[Source data]
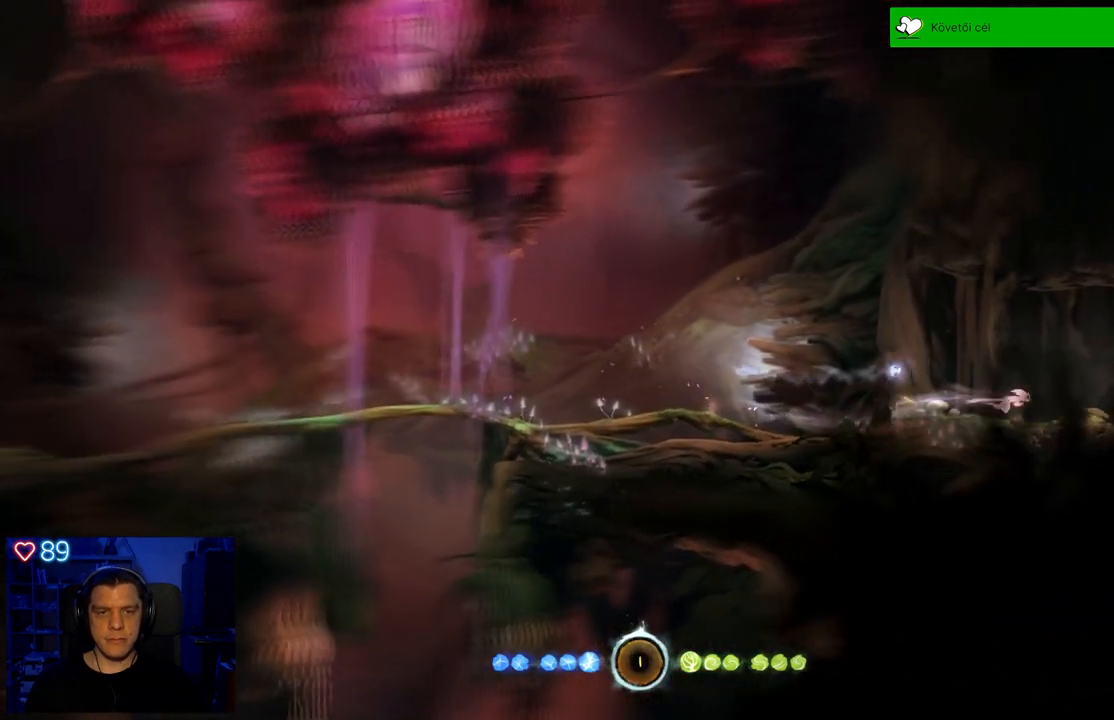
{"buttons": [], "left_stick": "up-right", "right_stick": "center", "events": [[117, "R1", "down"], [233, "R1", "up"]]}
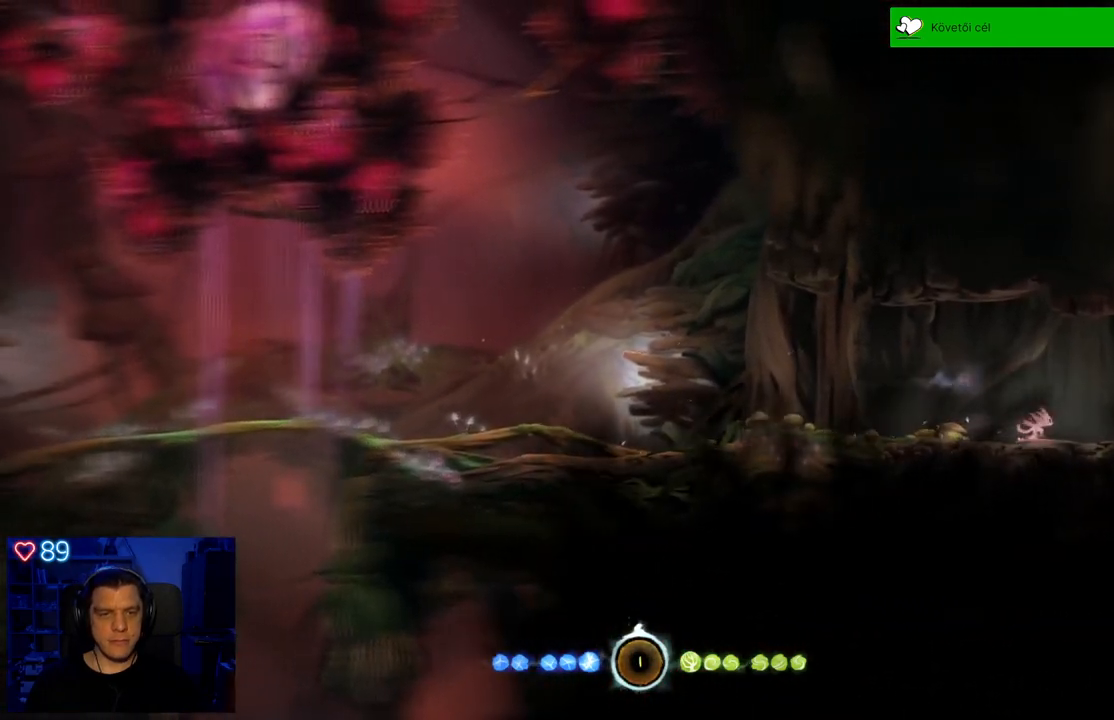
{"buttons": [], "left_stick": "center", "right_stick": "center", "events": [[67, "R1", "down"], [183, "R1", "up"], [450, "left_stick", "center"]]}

* * *

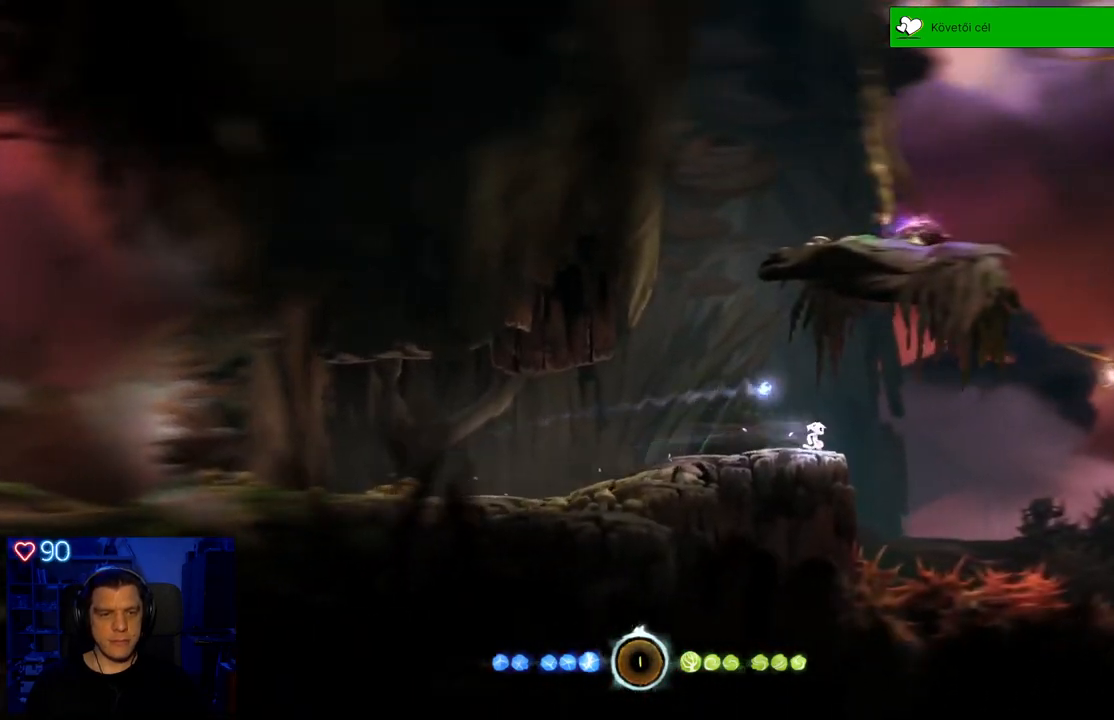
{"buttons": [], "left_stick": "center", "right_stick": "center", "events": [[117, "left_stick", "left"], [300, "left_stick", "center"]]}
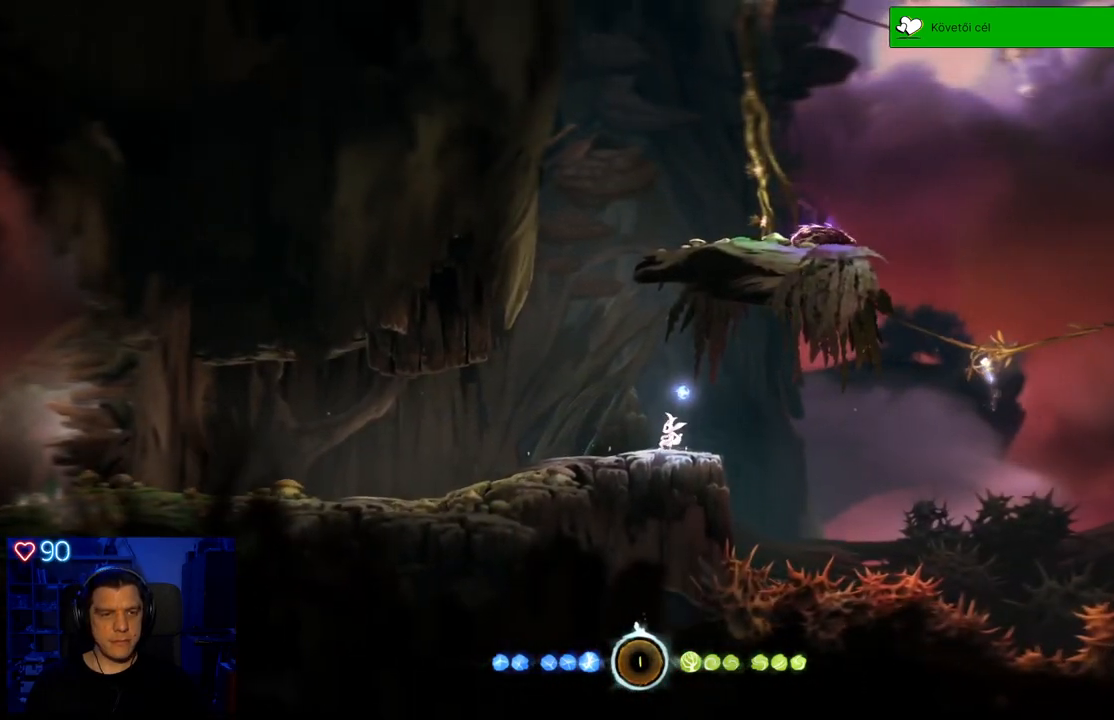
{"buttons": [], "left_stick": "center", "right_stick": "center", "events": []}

[Work to complete] Every line above that includes the word "down" must appear in the answer.

[Answer section]
{"buttons": [], "left_stick": "up-right", "right_stick": "center", "events": [[117, "R1", "down"], [233, "R1", "up"]]}
{"buttons": [], "left_stick": "center", "right_stick": "center", "events": [[67, "R1", "down"], [183, "R1", "up"], [450, "left_stick", "center"]]}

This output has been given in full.